The Little International Livestock Show or “Little I” was started in 1937 by the Golden Hoof Club to provide competition in grooming and showmanship for students working with animals from the University herds.
At some point, ASUCD assumed sponsorship of the event which was then advertised as an event designed for students, experienced or not, who were interested in showing animals. ASUCD awarded trophies and ribbons to the winners.
“Little I” is still held on campus and is now sponsored by the UCD Young Cattleman’s Association.
Spring Sing was a popular campus event that involved all campus living groups taking part in competitive singing.
The Picnic Day tradition started on May 22, 1909 with a “Dedication Basket Picnic,” said to have been suggested by Mrs. Carolee Shields, to honor the opening of North Hall, the first dormitory on the campus of the University Farm (now the University of California, Davis).

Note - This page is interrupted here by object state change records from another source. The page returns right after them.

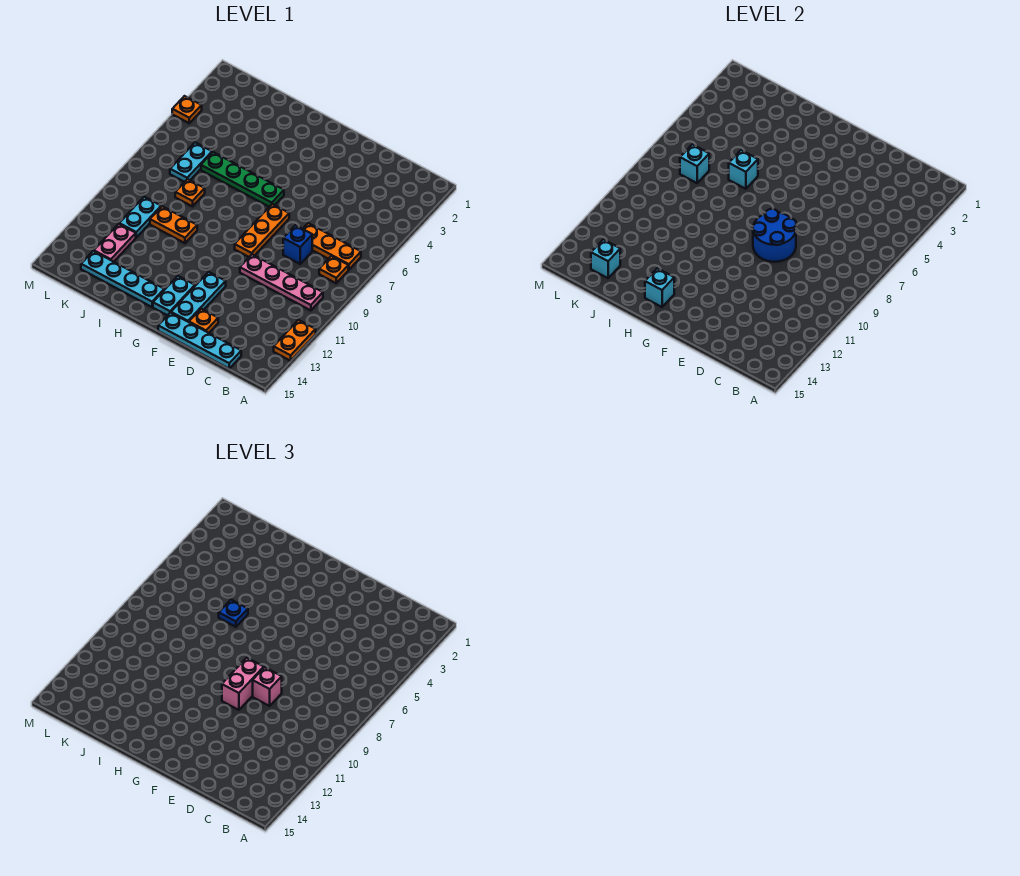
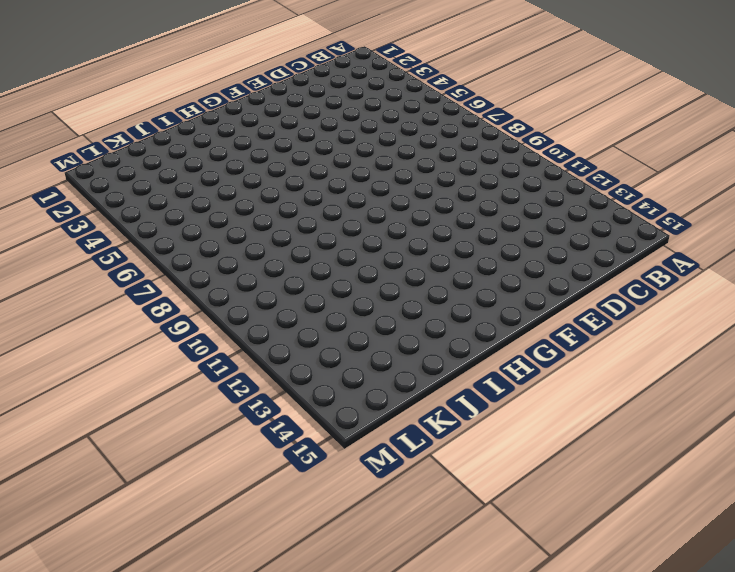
none -> orange plate A12:A13 level 1
none -> orange plate B7:D7 level 1
none -> orange plate B8 level 1

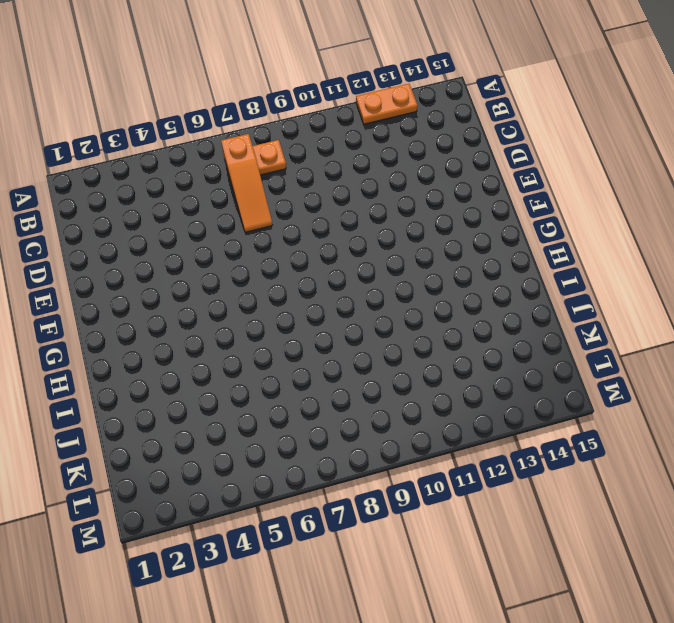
orange slope B7:D7 level 1 top B -> orange plate B7:D7 level 1
none -> pink plate B10:E10 level 1
none -> cyan plate C15:F15 level 1
none -> blue brick D8 level 1

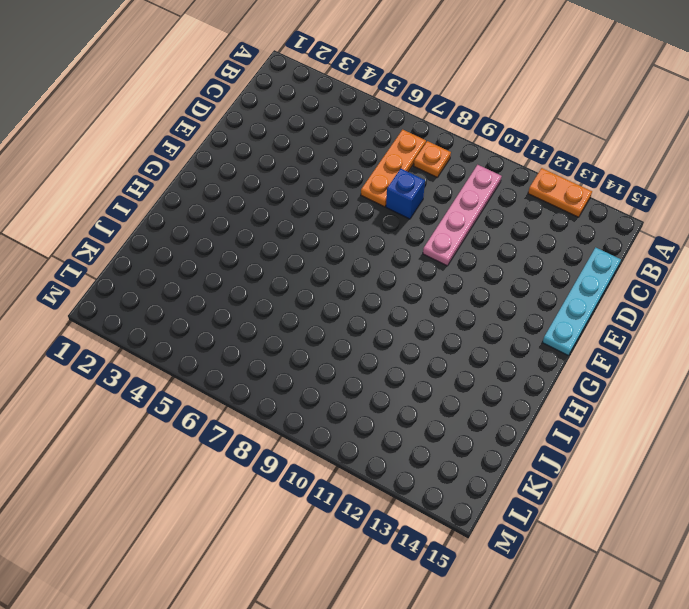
none -> orange plate E14 level 1
none -> orange plate F7:F9 level 1
none -> cyan plate F12:F14 level 1

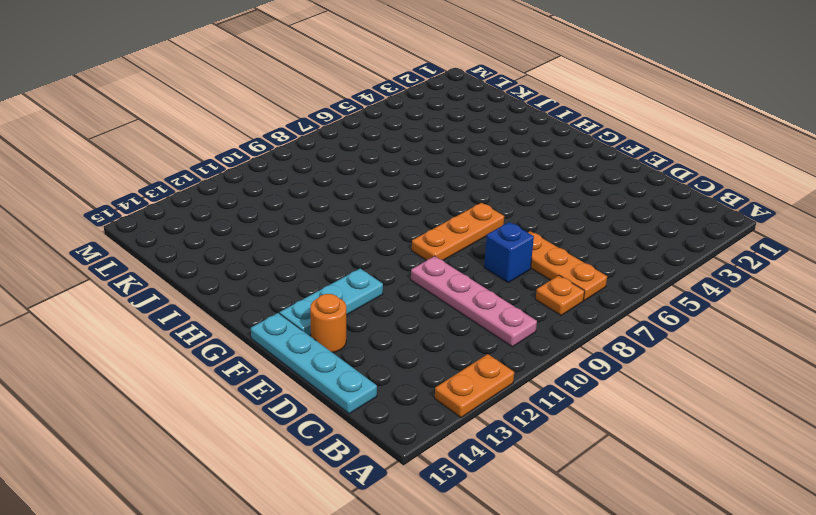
orange round brick E14 level 1 -> orange plate E14 level 1
none -> green plate G6:J6 level 1
none -> cyan plate G13:G14 level 1
none -> cyan plate H14:K14 level 1

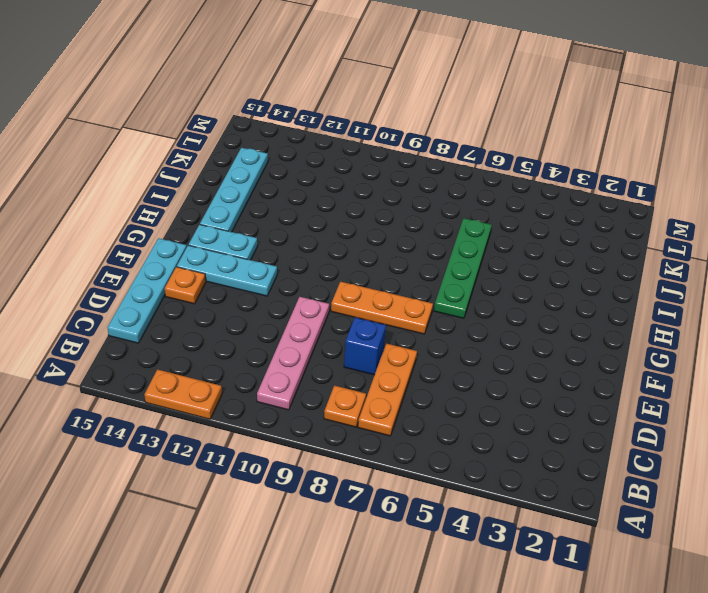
none -> orange plate I10:J10 level 1
none -> orange plate J8 level 1
none -> cyan plate K6:K7 level 1

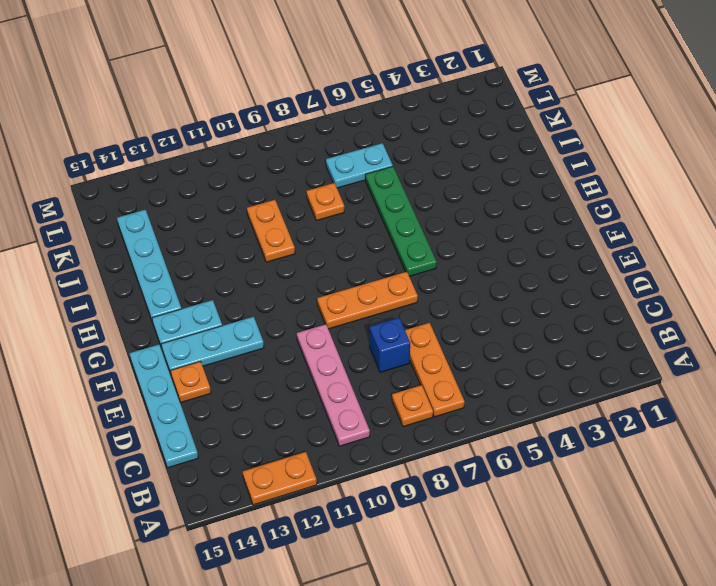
none -> cyan plate K10:K11 level 1
none -> pink plate K12:K13 level 1
none -> orange plate M4 level 1

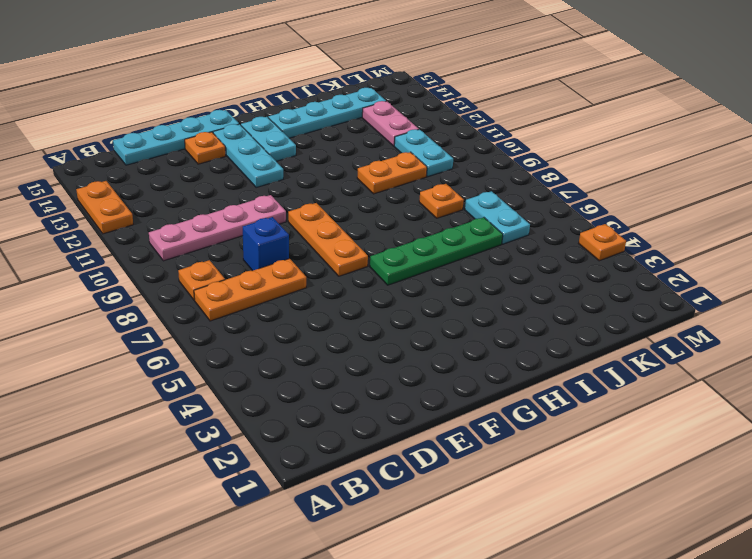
none -> blue round brick E8:F9 level 2
none -> cyan brick H14 level 2
none -> cyan brick I6 level 2

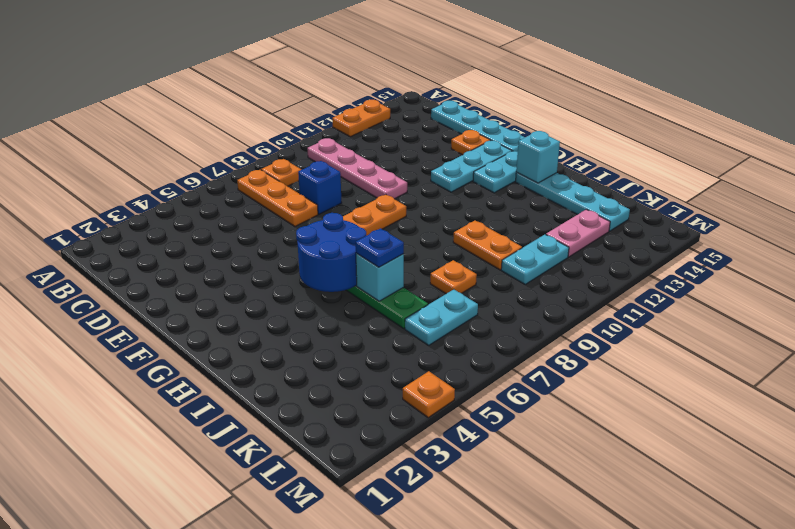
blue round brick G5:H6 level 2 -> blue round brick E8:F9 level 2
none -> cyan brick K7 level 2
none -> cyan brick K14 level 2
none -> pink brick E9 level 3

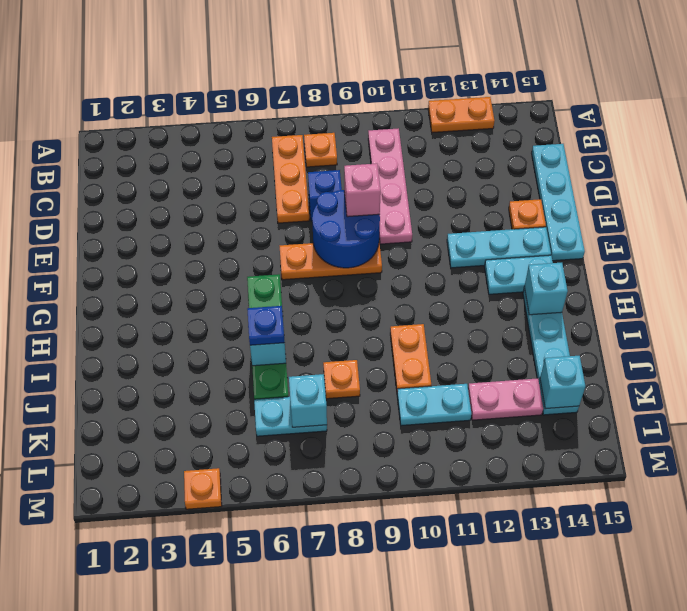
none -> pink brick F9:F10 level 3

Picnic Day has since become the annual open house for the campus and has grown into one of the largest student-run events in the U.S.
From 1948 until the early 1990s, Picnic Day festivities included an Aquacade. The Aquacade featured synchronized swimming, live music, and a poolside variety show.
The first Whole Earth Festival took place March 17-21, 1970. The idea behind the festival was brought to the Davis campus during the winter vacation break of 1969. A member of the ASUCD Experimental College attended a San Francisco lecture by Swami Satchidananda where the spiritual leader’s close friend, John McConnell, described the concept of an Earth Day.
UCD art historian Jose Arguelles seized upon the idea and 400 of his Art 147 and Art 138B classes took on planning of a Whole Earth Week as a final examination.